Политолог - о переброске войск ОДКБ и положении стран Центральной Азии.
Со 2 января в Казахстане не утихают массовые протесты. Все началось с города Жанаозен, расположенного на юго-западе страны, где жители вышли на улицы, протестуя против роста цен на сжиженный природный газ. Мгновенно карта протестов расширилась по всей территории Казахстана, и требования митингующих политизировались. Одним из самых популярных лозунгов стал «Шал, кет!» («Старик, вон!»), адресованный экс-президенту страны Нурсултану Назарбаеву.
Самые радикальные события происходили в городе Алматы. В ночь с 4 на 5 января, после масштабных столкновений граждан с силовиками, правительство Казахстана ушло в отставку, президент Касым-Жомарт Токаев ввел чрезвычайное положение на всей территории страны, а затем возглавил Совет безопасности, председателем которого ранее был Назарбаев. Страны ОДКБ, включая Россию и Беларусь, отправили в Казахстан военных в рамках «миротворческой миссии». Об этом организацию попросил сам Токаев. Сообщается о переброске более двух тысяч российских военных.

### Краткое задание a:
Перечислите все страны, которые названы по имени во фрагменте текста о протестах в Казахстане.

### Исходные записи:

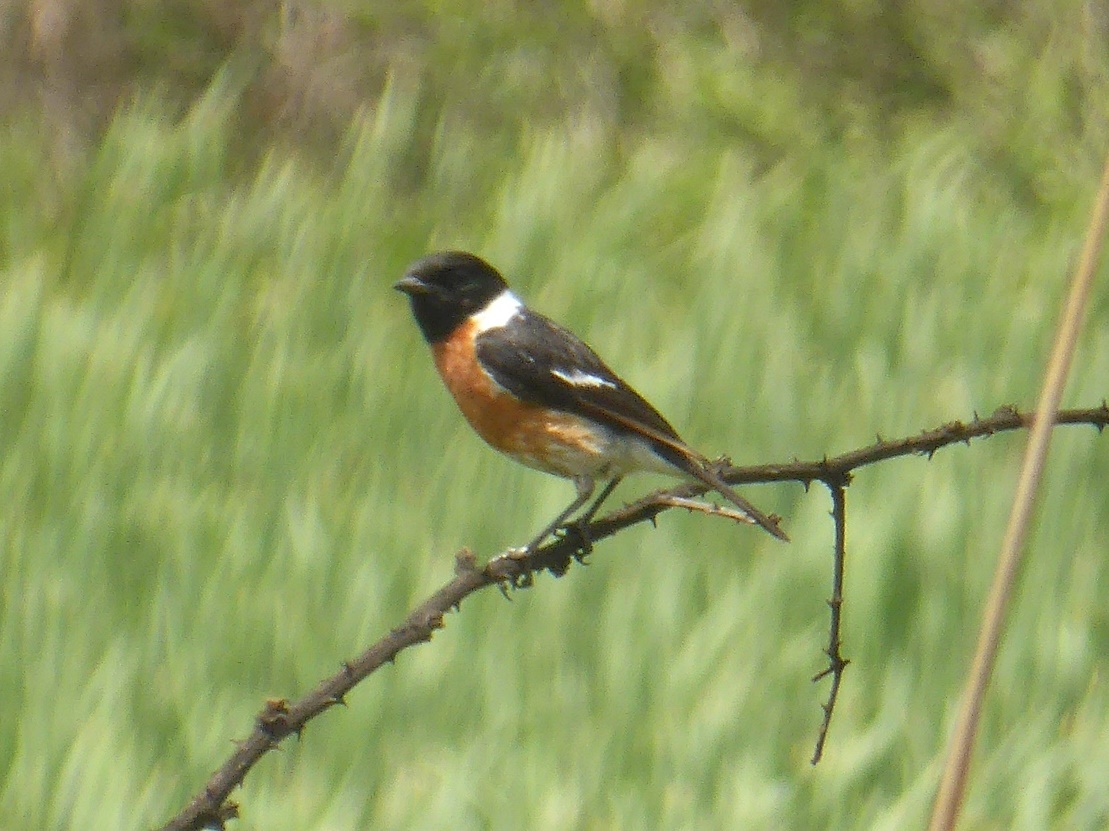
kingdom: Animalia
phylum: Chordata
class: Aves
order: Passeriformes
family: Muscicapidae
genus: Saxicola
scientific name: Saxicola torquatus
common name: African stonechat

### Краткое задание b:
Перепечатайте все записи выше строка за строкой без изменений, опустив изображения.

### Полный ответ a:
Казахстан, Россия, Беларусь.

### Полный ответ b:
kingdom: Animalia
phylum: Chordata
class: Aves
order: Passeriformes
family: Muscicapidae
genus: Saxicola
scientific name: Saxicola torquatus
common name: African stonechat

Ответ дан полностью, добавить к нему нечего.